Hay que ser cauteloso y desconfiado a la hora de contratar los servicios de un organizador de eventos. Esta es la premisa básica que hay que tener en cuenta para no caer en la estafa como les pasó a muchas familias mendocinas que confiaron en Golden Fest, una empresa montada por un hombre oriundo de Neuquén que se hacía llamar Adrián Guirín o Adrián Ríos -ayer la Justicia confirmó que su verdadero nombre es el primero y fue imputado por estafa-, y que se alzó con pagos de cumpleaños de 15 y casamientos por un monto que los investigadores calculan en más de $2 millones.
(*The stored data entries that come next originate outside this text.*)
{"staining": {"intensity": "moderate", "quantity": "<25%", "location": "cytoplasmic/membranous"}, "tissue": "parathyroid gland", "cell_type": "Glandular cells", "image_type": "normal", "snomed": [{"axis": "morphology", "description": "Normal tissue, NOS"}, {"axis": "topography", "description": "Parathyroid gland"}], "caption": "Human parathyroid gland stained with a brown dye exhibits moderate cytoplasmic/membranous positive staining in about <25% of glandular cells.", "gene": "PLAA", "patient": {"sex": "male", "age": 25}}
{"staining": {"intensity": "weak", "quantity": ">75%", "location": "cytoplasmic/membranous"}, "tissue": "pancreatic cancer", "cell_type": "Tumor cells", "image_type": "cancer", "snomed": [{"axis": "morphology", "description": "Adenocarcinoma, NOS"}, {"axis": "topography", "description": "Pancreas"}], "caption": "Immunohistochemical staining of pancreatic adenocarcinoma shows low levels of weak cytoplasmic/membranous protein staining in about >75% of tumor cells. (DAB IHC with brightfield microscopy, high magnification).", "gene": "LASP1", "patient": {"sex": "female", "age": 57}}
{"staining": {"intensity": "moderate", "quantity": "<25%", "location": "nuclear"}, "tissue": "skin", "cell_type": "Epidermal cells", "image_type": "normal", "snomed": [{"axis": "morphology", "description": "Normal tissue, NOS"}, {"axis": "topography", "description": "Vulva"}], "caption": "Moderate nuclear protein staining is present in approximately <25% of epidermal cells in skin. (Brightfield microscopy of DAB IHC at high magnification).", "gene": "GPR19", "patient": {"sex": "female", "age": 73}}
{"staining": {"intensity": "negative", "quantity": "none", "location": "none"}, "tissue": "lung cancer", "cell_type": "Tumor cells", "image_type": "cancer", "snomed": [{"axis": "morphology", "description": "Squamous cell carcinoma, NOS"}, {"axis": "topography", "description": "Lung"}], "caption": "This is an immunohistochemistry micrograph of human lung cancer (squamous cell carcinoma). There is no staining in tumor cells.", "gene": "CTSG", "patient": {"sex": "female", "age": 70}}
"En los últimos días de este año es el hombre que más cantidad de eventos tenía pactados en Mendoza", sostuvo Fabián Manzur, ex presidente de la Asociación de Salones de Fiestas.
"Este hombre no tenía un salón propio, sino que alquilaba todo para prestar el servicio a los clientes que conseguía captar. Ha dejado deudas por todos lados porque no les ha pagado a sus proveedores y a muchos de sus empleados. Cobraba precios muy bajos que están por debajo del promedio de lo que se cobra hoy en los salones de fiesta, por eso captaba gente, a la que además no le llamaba la atención que tuviera tarifas tan distintas a la competencia", señaló el empresario.
"Él cobraba, por ejemplo, $400 por persona todos los servicios para un evento cuando el promedio de lo que se está cobrando hoy ronda entre los $700 y los $900. Este hombre conseguía clientes usando mucho las redes sociales y ofreciendo panfletos en las puertas de los colegios para conseguir quinceañeras", contó Manzur.
Otro gancho que el estafador usaba era congelar el precio de la contratación a dos años y cobrar cuotas fijas mensuales. "Eso no lo hace ningún salonero serio. Todos piden una seña para guardar por anticipado la fecha, que puede ser uno o dos años antes si quiere el cliente, pero se cobra un porcentaje mínimo y listo. El resto del costo de todo el evento todos los saloneros serios lo cobran una semana antes de la fiesta", explicó Manzur.
"Para evitar caer en manos de un estafador hay que buscar salones que tengan todo en regla, que tengan trayectoria", aconsejó. En Mendoza hay cerca de 500 salones pero unos 100 son los que están registrados en la asociación.
"Nosotros seguimos luchando para darle seriedad al servicio que ofrecemos y por eso impulsamos que los salones asociados tengan un logo visible de la entidad que puedan exhibir y que dé garantías de seriedad en el servicio a los contratantes", remarcó.
Otro problema que hoy facilita las estafas o la falta de cumplimiento de lo pactado es la proliferación de eventos en carpas.
"Esto hace que se alquile cualquier predio, se instala una carpa y no se conoce quiénes son los que están detrás del evento que se contrata", se lamentó Manzur.